━━━━━ TEXTE DE LECTURE ━━━━━

La force des liens entre Islamabad et Pékin.

Le 20 avril, le Président Xi Jinping saluait les responsables de l’armée pakistanaise dont certaines groupes entretiennent des liens avec les Taliban.

Xi Jinping s’est entretenu pendant deux jours avec le Président Mamnoon Hussain, le premier Ministre Sharif et quelques uns de ses ministres. La préoccupation de sécurité était dans toutes les têtes après la déclaration du président chinois la veille de son arrivée à Islamabad, selon laquelle Islamabad et Pékin devaient « harmoniser leurs objectifs de sécurité et renforcer leur coopération. »

Ayant largement ouvert le flot de ses crédits qui alimenteront aussi la télécommunication (44 millions de $ pour un réseau de fibres optiques) et la production d’énergie (1,5 Mds pour des projets solaires, thermiques au charbon et hydrauliques qui s’ajoutent aux centrales nucléaires en cours), le régime chinois n’a pas non plus lésiné sur la phraséologie emphatique destinée à affirmer la solidité particulière des liens entre Pékin et Islamabad.

━━━━━

CONSIGNE> Dans l'article ci-dessus sur les liens entre Islamabad et Pékin, recopiez à l'identique tout le passage qui va de « La force des » jusqu'à « avec les Taliban. ».

━━━━━ DONNÉES AFFICHÉES ━━━━━

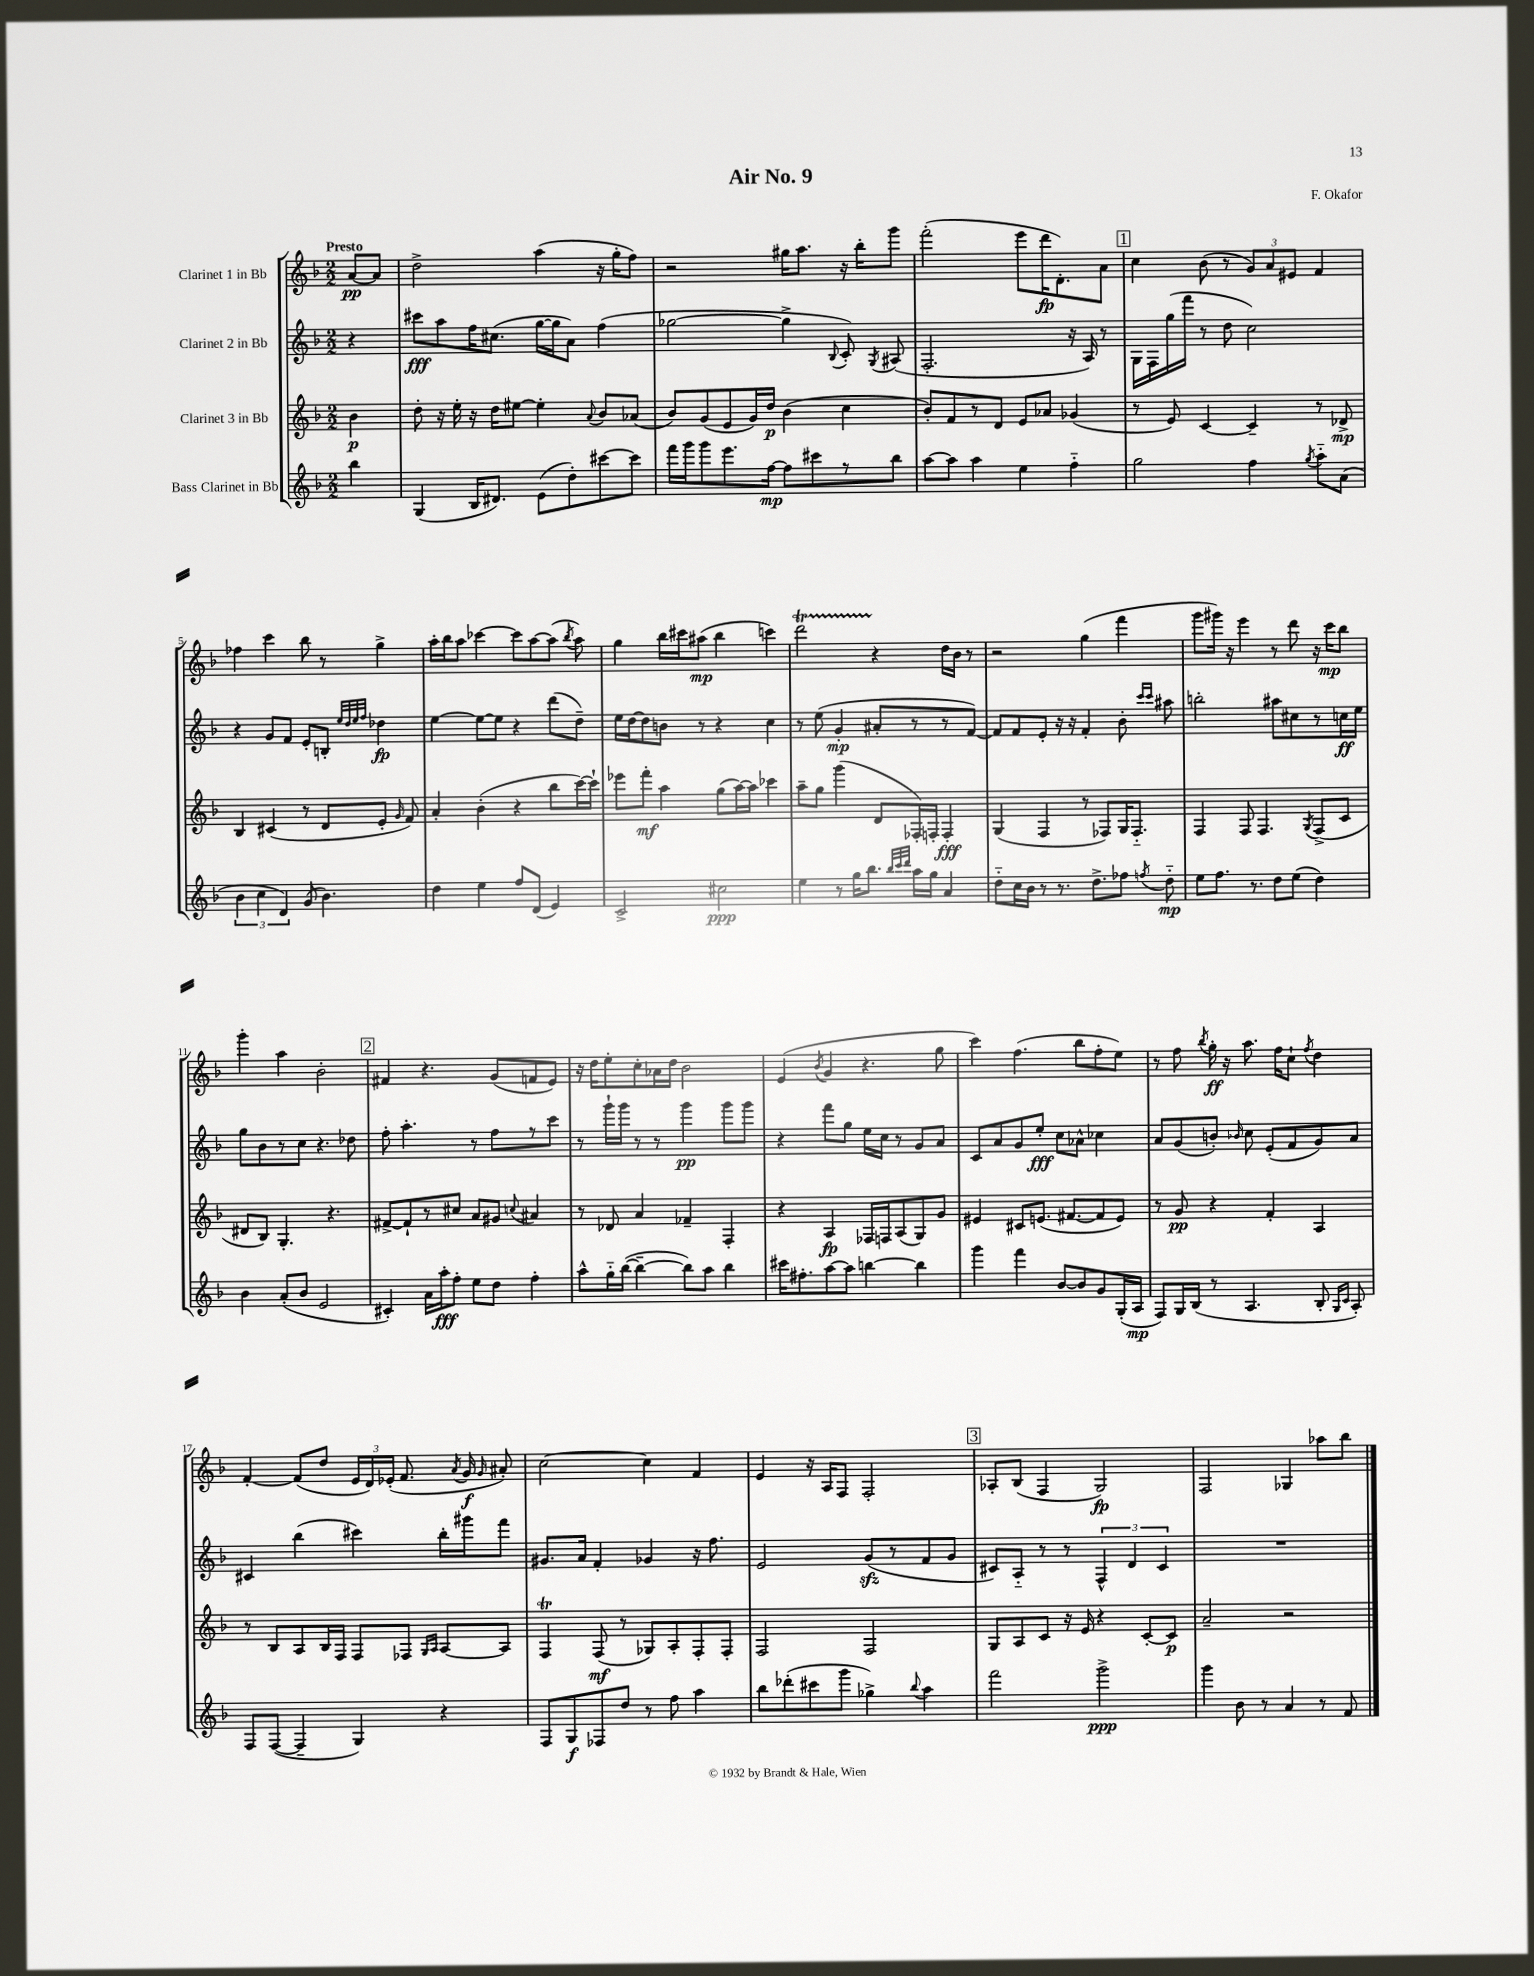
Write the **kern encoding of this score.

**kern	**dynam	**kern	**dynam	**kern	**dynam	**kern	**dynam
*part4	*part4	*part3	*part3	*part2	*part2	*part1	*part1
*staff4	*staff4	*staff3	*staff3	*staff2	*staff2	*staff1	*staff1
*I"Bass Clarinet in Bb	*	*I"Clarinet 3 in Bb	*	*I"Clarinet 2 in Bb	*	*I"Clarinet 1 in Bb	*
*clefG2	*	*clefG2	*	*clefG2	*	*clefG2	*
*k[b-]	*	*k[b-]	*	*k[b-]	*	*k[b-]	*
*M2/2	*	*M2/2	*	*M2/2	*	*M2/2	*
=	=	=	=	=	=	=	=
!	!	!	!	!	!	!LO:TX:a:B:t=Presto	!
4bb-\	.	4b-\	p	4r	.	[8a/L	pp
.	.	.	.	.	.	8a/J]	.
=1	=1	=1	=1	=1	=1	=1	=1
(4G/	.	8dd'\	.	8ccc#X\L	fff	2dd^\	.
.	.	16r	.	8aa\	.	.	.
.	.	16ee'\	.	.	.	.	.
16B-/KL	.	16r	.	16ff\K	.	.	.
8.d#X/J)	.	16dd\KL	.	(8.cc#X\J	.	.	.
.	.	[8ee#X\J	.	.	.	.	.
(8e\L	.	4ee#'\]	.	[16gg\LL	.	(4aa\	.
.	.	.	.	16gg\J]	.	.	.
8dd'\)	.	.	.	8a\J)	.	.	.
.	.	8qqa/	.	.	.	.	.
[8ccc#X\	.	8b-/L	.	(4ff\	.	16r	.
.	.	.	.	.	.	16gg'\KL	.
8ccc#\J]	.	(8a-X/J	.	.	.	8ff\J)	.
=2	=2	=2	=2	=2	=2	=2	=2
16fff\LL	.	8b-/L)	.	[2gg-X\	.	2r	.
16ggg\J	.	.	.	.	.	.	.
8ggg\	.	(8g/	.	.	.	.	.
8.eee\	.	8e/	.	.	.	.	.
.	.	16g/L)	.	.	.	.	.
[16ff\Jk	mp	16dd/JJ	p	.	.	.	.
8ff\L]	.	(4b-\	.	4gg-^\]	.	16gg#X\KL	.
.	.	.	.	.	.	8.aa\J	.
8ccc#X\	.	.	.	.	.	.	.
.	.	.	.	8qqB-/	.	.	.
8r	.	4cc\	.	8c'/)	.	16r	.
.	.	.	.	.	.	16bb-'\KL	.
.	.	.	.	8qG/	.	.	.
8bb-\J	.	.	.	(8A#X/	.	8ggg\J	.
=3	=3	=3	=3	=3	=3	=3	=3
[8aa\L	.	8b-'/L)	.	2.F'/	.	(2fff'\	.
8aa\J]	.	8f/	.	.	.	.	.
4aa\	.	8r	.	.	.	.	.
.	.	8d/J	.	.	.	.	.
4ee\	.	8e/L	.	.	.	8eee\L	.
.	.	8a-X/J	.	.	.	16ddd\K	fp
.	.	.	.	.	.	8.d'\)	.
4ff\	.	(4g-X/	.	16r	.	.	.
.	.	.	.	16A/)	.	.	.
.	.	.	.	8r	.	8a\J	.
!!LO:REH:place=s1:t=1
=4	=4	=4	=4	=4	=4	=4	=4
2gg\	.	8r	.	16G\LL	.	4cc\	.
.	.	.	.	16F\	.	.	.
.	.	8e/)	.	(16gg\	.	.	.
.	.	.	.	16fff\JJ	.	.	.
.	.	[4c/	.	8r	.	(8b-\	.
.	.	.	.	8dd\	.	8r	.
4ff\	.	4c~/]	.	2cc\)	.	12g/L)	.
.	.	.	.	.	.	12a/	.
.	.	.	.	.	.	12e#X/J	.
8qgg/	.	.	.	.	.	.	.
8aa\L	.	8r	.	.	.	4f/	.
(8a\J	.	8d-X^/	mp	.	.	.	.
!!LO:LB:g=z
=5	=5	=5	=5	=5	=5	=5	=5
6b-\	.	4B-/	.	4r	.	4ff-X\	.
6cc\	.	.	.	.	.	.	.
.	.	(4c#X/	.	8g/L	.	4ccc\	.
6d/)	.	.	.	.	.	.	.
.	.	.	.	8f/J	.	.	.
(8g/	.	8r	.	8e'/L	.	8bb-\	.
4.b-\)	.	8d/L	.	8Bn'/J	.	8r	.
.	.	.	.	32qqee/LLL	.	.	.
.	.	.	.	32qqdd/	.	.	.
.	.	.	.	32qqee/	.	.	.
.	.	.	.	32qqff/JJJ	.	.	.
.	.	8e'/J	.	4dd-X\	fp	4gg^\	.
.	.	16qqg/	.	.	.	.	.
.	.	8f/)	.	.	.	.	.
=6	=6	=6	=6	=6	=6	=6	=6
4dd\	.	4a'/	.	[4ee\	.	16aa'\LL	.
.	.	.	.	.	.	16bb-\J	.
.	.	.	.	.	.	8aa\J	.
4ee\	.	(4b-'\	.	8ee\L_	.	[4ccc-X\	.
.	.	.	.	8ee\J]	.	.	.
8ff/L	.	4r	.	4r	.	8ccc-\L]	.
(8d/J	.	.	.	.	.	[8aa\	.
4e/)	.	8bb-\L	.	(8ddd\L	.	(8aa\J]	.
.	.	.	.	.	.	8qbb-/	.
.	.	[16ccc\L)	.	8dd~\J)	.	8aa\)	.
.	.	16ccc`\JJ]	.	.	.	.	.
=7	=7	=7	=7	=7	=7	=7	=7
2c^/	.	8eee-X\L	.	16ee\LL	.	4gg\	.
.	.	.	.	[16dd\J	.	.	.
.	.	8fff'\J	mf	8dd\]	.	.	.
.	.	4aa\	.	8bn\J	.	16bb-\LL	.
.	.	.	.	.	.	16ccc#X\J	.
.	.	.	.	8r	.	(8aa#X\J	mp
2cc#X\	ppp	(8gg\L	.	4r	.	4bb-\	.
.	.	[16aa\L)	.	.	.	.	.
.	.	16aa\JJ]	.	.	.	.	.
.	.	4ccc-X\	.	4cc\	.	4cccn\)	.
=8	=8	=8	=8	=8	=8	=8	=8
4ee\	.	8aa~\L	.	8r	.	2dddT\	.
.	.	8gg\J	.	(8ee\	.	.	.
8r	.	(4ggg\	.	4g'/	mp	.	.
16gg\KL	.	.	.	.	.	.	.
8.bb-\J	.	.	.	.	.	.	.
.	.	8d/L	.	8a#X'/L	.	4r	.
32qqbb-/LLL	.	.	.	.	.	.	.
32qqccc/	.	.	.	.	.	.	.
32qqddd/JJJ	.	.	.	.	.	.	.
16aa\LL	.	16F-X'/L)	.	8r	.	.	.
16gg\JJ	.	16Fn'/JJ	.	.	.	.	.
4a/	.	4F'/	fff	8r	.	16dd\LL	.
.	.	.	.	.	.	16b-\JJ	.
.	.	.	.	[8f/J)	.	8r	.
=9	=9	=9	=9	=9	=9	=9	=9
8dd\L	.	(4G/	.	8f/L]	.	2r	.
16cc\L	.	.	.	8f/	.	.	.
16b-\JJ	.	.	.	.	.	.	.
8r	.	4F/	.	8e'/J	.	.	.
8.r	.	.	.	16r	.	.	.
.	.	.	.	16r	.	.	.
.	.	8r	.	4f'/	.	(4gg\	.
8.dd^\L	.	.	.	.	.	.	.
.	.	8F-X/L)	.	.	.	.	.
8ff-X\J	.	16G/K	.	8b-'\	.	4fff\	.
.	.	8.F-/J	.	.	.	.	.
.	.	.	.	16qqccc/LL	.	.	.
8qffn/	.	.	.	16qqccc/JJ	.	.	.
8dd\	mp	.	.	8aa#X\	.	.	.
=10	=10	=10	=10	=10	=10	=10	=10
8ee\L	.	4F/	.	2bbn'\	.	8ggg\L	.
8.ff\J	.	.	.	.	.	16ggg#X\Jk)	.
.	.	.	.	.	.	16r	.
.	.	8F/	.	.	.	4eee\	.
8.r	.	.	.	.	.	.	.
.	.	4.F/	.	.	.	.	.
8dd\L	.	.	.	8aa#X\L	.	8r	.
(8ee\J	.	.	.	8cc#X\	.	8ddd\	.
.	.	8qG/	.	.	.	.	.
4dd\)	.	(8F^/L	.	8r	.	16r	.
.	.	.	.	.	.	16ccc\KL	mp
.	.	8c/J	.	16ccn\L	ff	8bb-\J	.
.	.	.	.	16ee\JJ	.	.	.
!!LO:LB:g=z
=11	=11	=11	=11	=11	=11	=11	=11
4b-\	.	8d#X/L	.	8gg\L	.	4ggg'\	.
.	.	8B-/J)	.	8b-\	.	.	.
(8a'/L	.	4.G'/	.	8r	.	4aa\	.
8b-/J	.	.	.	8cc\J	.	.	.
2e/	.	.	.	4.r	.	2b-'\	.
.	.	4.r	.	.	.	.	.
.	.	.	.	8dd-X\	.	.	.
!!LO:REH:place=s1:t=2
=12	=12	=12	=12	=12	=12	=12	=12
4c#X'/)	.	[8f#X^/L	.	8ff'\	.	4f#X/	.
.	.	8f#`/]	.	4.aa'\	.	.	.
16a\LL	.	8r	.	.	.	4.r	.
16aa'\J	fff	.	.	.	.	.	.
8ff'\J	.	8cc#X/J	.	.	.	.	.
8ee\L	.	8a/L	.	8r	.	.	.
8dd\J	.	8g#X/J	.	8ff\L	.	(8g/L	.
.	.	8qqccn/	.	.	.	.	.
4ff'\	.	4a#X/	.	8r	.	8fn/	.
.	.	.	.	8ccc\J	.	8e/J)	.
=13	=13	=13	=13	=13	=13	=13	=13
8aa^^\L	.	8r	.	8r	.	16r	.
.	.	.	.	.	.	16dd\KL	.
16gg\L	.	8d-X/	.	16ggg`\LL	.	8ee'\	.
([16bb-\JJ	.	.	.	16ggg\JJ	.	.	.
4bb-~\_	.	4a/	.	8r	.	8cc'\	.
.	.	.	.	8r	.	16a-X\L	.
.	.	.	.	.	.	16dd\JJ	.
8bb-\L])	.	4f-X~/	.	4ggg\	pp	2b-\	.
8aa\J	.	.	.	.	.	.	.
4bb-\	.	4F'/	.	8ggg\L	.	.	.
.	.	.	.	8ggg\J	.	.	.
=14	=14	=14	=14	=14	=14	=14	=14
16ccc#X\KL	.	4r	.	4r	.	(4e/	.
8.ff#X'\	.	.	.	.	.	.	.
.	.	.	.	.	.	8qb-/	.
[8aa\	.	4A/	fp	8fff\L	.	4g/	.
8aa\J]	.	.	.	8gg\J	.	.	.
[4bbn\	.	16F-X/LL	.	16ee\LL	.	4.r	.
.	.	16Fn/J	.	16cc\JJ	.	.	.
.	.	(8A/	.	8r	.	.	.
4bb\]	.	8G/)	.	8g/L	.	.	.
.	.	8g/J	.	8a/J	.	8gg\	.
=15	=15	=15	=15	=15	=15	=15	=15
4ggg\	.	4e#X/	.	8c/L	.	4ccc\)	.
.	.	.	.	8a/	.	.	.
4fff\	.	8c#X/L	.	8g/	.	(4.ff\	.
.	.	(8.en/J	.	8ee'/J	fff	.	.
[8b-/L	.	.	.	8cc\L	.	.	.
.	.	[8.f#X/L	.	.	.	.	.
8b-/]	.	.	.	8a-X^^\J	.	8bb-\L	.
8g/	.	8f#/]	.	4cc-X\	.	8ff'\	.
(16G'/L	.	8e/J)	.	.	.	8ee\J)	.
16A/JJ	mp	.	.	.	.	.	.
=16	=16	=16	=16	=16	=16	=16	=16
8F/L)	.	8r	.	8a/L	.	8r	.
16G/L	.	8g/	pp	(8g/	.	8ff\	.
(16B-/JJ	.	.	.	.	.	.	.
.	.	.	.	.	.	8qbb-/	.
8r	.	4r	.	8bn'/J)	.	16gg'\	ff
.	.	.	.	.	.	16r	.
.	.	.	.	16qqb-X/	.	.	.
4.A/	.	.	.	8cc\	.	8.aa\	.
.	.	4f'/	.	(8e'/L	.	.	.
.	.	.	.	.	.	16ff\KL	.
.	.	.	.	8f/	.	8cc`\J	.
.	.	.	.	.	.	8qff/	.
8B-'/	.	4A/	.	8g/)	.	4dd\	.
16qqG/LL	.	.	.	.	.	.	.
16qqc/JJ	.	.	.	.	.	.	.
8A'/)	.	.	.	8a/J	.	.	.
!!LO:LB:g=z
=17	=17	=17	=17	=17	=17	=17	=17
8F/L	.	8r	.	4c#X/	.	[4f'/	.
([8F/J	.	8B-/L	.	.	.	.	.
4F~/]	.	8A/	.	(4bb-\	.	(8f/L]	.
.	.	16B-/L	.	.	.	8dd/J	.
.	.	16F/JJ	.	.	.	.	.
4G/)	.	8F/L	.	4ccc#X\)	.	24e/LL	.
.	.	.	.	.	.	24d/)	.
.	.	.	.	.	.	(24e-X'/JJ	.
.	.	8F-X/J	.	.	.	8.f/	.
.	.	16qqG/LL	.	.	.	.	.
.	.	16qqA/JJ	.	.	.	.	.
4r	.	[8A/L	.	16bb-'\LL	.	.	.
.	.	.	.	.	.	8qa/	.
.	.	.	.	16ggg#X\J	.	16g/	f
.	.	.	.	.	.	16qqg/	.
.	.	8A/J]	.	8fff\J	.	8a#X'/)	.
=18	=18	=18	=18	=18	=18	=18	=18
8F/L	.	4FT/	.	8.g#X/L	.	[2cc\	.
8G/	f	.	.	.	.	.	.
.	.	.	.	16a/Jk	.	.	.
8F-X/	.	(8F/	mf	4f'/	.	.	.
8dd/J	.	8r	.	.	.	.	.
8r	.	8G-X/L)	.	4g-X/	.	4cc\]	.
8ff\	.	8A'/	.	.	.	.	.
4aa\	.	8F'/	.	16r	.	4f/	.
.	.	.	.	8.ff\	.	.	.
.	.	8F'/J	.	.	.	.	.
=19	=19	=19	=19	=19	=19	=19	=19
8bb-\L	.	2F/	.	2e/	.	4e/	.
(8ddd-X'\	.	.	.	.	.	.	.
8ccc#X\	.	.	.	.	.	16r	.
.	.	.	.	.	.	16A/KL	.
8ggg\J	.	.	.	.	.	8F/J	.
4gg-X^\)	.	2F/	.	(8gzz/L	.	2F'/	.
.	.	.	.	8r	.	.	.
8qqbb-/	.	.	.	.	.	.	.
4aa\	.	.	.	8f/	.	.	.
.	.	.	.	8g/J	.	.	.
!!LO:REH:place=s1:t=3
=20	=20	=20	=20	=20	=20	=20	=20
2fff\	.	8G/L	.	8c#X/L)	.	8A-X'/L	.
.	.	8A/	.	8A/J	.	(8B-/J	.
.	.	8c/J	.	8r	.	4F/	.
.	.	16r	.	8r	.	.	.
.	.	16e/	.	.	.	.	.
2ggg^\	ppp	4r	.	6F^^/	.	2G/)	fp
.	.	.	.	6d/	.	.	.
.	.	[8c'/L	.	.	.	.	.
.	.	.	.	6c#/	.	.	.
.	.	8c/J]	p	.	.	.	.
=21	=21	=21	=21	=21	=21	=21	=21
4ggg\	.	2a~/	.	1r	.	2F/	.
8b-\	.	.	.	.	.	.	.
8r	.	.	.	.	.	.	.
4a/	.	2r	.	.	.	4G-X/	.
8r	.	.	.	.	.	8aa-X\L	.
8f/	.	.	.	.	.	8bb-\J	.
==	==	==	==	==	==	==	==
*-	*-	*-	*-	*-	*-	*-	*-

━━━━━

RÉPONSE ATTENDUE>
La force des liens entre Islamabad et Pékin.

Le 20 avril, le Président Xi Jinping saluait les responsables de l’armée pakistanaise dont certaines groupes entretiennent des liens avec les Taliban.